Keats: Prosody: Odes

The chiasmus between phenomenology and prosody in major high art consonant poetry, specifically in Keats’ Odes, is a novel one. What can be mapped, in the five major Odes, is that Psyche manifests points of extremity which the others do not: not only is Psyche the only Ode which presents what could be termed a complete, totalized mindscape, without an engagement with tactility outside of imagination (“fancy,” in Keats’ parlance); it is by far the loosest and most casual on a prosodic level. As to the ramifications of this: that a “pure” imaginative landscape should engender unusually loose, casual, expansive, even luxuriant prosody: it would seem that the mind’s self-sufficiency, its sense of remaining safely enclosed within its own bounds, heightens for the poet an ambiance of naturalness and ease, of being ensconced in a kind of womb-like space where changes, abrasions, and peripateias are impossible, and the poet is free to generate long, loping lines which needn’t be clipped by the vicissitudes of actual flesh and blood. It is also notable that, on phenomenological levels, Psyche and Autumn (first and last, as I place them in the Odal cycle) are near-precise opposites: the landscape of Autumn is resolutely outside the mind, and Keats makes no imaginative impositions on the surfaces he represents textually. Oddly, Autumn is more relaxed, in its prosody, than any other Ode besides Psyche; it expands on the prosodic tightness of the three “middle” Odes (Grecian Urn, Nightingale, Melancholy), and has a purity as the opposite of a mindscape or Fancy-production— Autumn represents a catalog of Earth-consonance, of hills and forests, away from enchantment, into the pure sense of the self-sufficiency of Nature against the human mind, and as its own womb-space.

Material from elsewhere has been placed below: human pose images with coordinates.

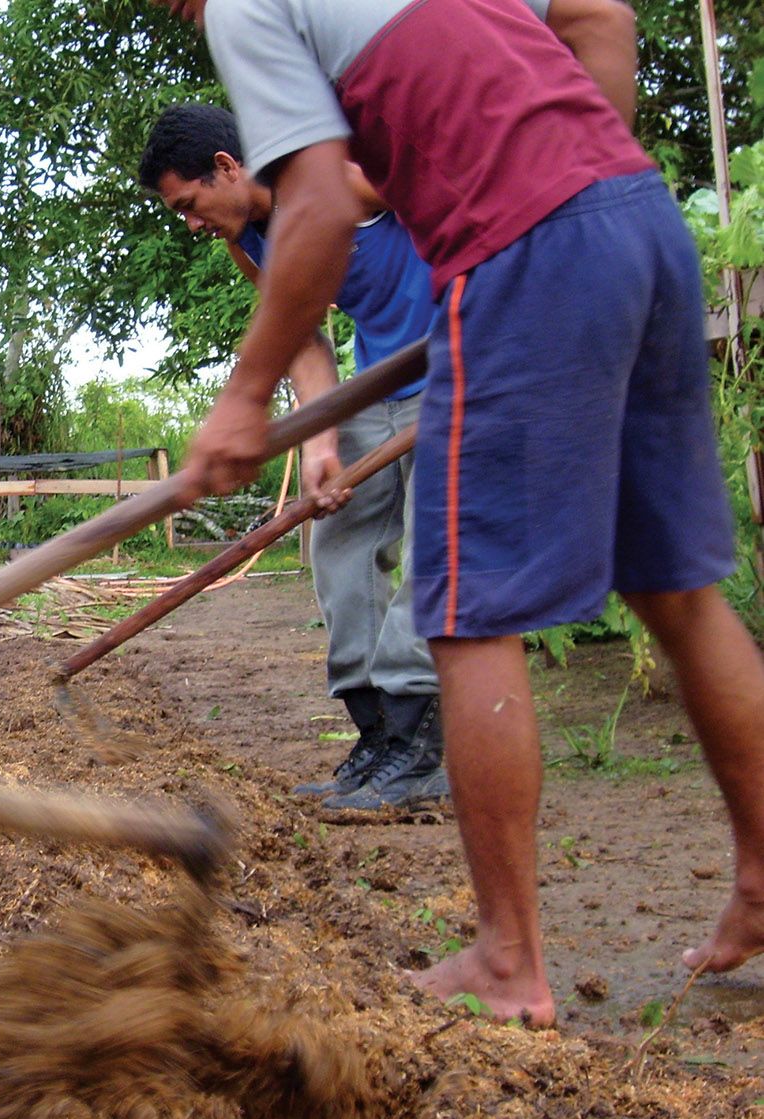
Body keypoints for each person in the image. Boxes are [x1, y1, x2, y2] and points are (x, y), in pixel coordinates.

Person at [150, 0, 764, 1026]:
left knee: (462, 607)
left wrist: (242, 395)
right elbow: (595, 13)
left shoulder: (249, 7)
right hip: (638, 220)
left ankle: (505, 957)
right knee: (676, 593)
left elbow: (318, 210)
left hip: (525, 252)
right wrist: (581, 182)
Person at [139, 103, 445, 812]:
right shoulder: (249, 240)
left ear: (228, 167)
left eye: (189, 205)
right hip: (377, 380)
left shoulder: (341, 182)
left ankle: (421, 746)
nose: (190, 223)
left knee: (437, 553)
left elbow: (456, 210)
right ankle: (379, 736)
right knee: (338, 537)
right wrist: (322, 440)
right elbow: (304, 337)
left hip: (458, 364)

Nightingale is the Odes’ centerpiece, for more reasons than one: the way I configure the Odal cycle, it is read third out of five; and, because it is halved down the middle in its phenomenological import, as half-mindscape, half representation of Earth-consonance, half in and half out of the mind (so to speak), it is capable of generating the most complex cognitive responses of all of the Odes, and maps the process of cognitive dissolution, partly into prosodic richness, partly into narrative-thematic confusion, with greater emotional force and sense of crescendo/decrescendo than the other Odes do. What Keats learns in Nightingale forces him into a confrontation: that the Nightingale, as representative of the enchanted forest which has already been established as topos in Psyche and Grecuan Urn, is not necessarily a benign presence, and staggers Keats’ imagination with its own imposition of Otherness towards Keats recognition that the sublimity of the forest is not only an agent of ecstatic dissolution but also of frightening confrontation (“What mad pursuit? What struggle to escape?”). The Otherness of the Nightingale, indeed, forces a sense of entropic bankruptcy in Keats, and establishes Keats’ sense that his imaginative capacities are being bled out of him by a Nature-force which is more powerful than he is. The prosody of Nightingale is the most meticulously executed of all the Odes, and the most daunting for poets who followed (and continue to follow) in Keats’ wake to achieve parity with, for it is here that the English language achieved what is, if not its absolute apotheosis, at least as close as it can come to absolute apotheosis besides (perhaps) certain passages in Shakespeare and (for my money) not particularly Milton or Wordsworth, both of whom cannot generate the emotional passion in text to lift them, on “Poesy’s viewless wings,” to the melodious plots in which the human mind has represented Otherness as perfectly as possible.